Ademais, o embasamento legal utilizado como fundamento da cessão - art. 472 da CLT - trata genericamente da possibilidade da suspensão contratual dos empregados, sem dispor nada acerca do instituto cessão:
Art. 472 - O
afastamento do empregado em virtude das exigências do serviço militar, ou de
outro encargo público, não constituirá motivo para alteração ou rescisão do
contrato de trabalho por parte do empregador.
O dispositivo, portanto, não substituiu a necessidade de
existência de norma legal regulando de modo específico a cessão no âmbito dos
empregados públicos e normatizando aspectos relativos ao ônus dela decorrente,
ao seu modo de formalização e ao período máximo de suspensão contratual para
atuar em outros órgãos da administração, de forma a evitar a descaracterização
da temporariedade da cessão.
A necessidade de existência de autorização legislativa já foi
reconhecida pelo Tribunal, por meio dos Prejulgados nº 1056, 1097, 1115 e 1364.
A normatização é necessária para especificar as condições e termos das cessões
firmadas no âmbito municipal.
Ademais, o art. 450[5]
da CLT, utilizado também como fundamento, trata da mudança de cargo dentro da
própria empresa, não sendo aplicável ao caso em comento.
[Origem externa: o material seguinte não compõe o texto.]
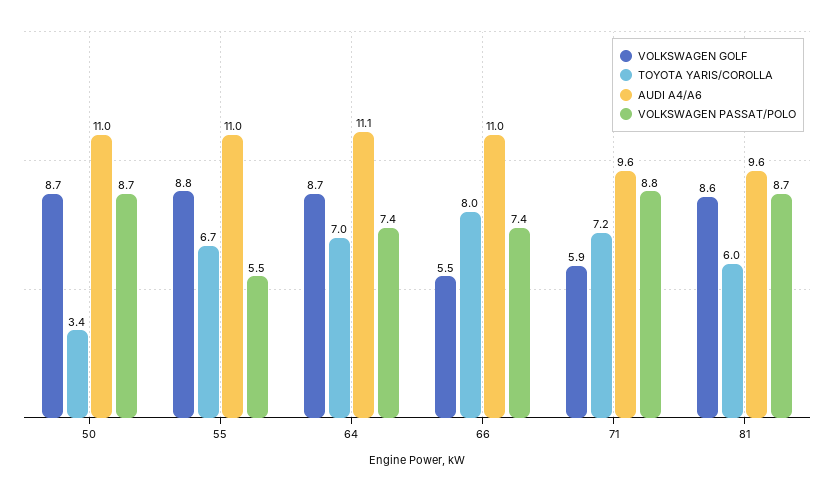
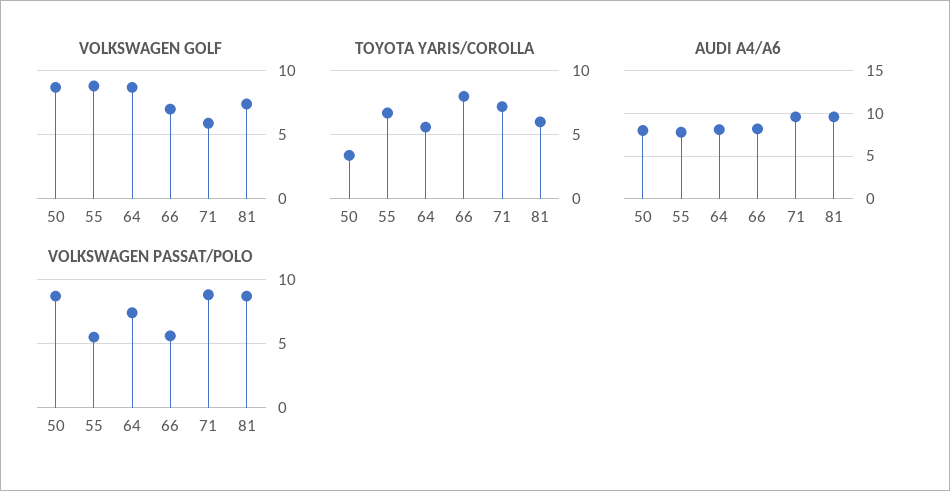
  {
    "VOLKSWAGEN GOLF": {
      "50": 8.7,
      "55": 8.8,
      "64": 8.7,
-     "66": 5.5,
+     "66": 7,
      "71": 5.9,
-     "81": 8.6
+     "81": 7.5
    },
    "TOYOTA YARIS/COROLLA": {
      "50": 3.4,
      "55": 6.7,
-     "64": 7,
+     "64": 5.5,
      "66": 8,
      "71": 7.2,
      "81": 6
    },
    "AUDI A4/A6": {
-     "50": 11,
+     "50": 8,
-     "55": 11,
+     "55": 8,
-     "64": 11.1,
+     "64": 8,
-     "66": 11,
+     "66": 8,
      "71": 9.6,
      "81": 9.6
    },
    "VOLKSWAGEN PASSAT/POLO": {
      "50": 8.7,
      "55": 5.5,
      "64": 7.4,
-     "66": 7.4,
+     "66": 5.5,
      "71": 8.8,
      "81": 8.7
    }
  }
Quanto aos artigos 468
e 471[6],
estes não substituem a necessidade de lei autorizativa para a cessão de
empregados a outros entes da federação, visto que não dispõem acerca dos termos
e condições para a realização da cessão.
Ante o exposto, o Ministério Público de Contas, com amparo na
competência conferida pelo art. 108, incisos I e II, da Lei Complementar no
202/2000, manifesta-se pela realização de audiência do responsável para que,
querendo, manifeste-se acerca da seguinte irregularidade:
1)
Cessão de empregada pública sem
lei específica e formalização adequada, implicando na cessão por tempo
indeterminado, descaracterizando o instituto e afrontando o princípio da
legalidade, disposto no art. 37, caput, da CRFB/88.
Florianópolis, 04 de março de
2015.
Diogo Roberto Ringenberg
Procurador do Ministério
Público de Contas
[1] Revista TCEMG jan.|fev.|mar. 2014 - Cessão de servidor
público: uma análise com enfoque nas decisões proferidas pelo TCEMG e pelo
TJMG
[2] TCE/SC, RLI 12/00119565, Rel. Gerson dos Santos Sicca,
publicado em 19/02/2014.
[3] TCE/SC, processo REC
03/06192543, Rel. Gerson dos Santos Sicca, publicado em 26/03/2008.
[4] TCE/MG, Processo nº 674.528, Rel. Sebastião Helvecio
publicado em 29/03/2012.
[5] Art. 450 - Ao empregado chamado a ocupar,
em comissão, interinamente, ou em substituição eventual ou temporária, cargo
diverso do que exercer na empresa, serão garantidas a contagem do tempo naquele
serviço, bem como volta ao cargo anterior.
[6] Art. 468 - Nos contratos individuais de trabalho só é
lícita a alteração das respectivas condições por mútuo consentimento, e ainda
assim desde que não resultem, direta ou indiretamente, prejuízos ao empregado,
sob pena de nulidade da cláusula infringente desta garantia.
Parágrafo
único - Não se considera alteração unilateral a determinação do empregador para
que o respectivo empregado reverta ao cargo efetivo, anteriormente ocupado,
deixando o exercício de função de confiança.
Art. 471 - Ao empregado afastado do emprego, são asseguradas, por
ocasião de sua volta, todas as vantagens que, em sua ausência, tenham sido
atribuídas à categoria a que pertencia na empresa.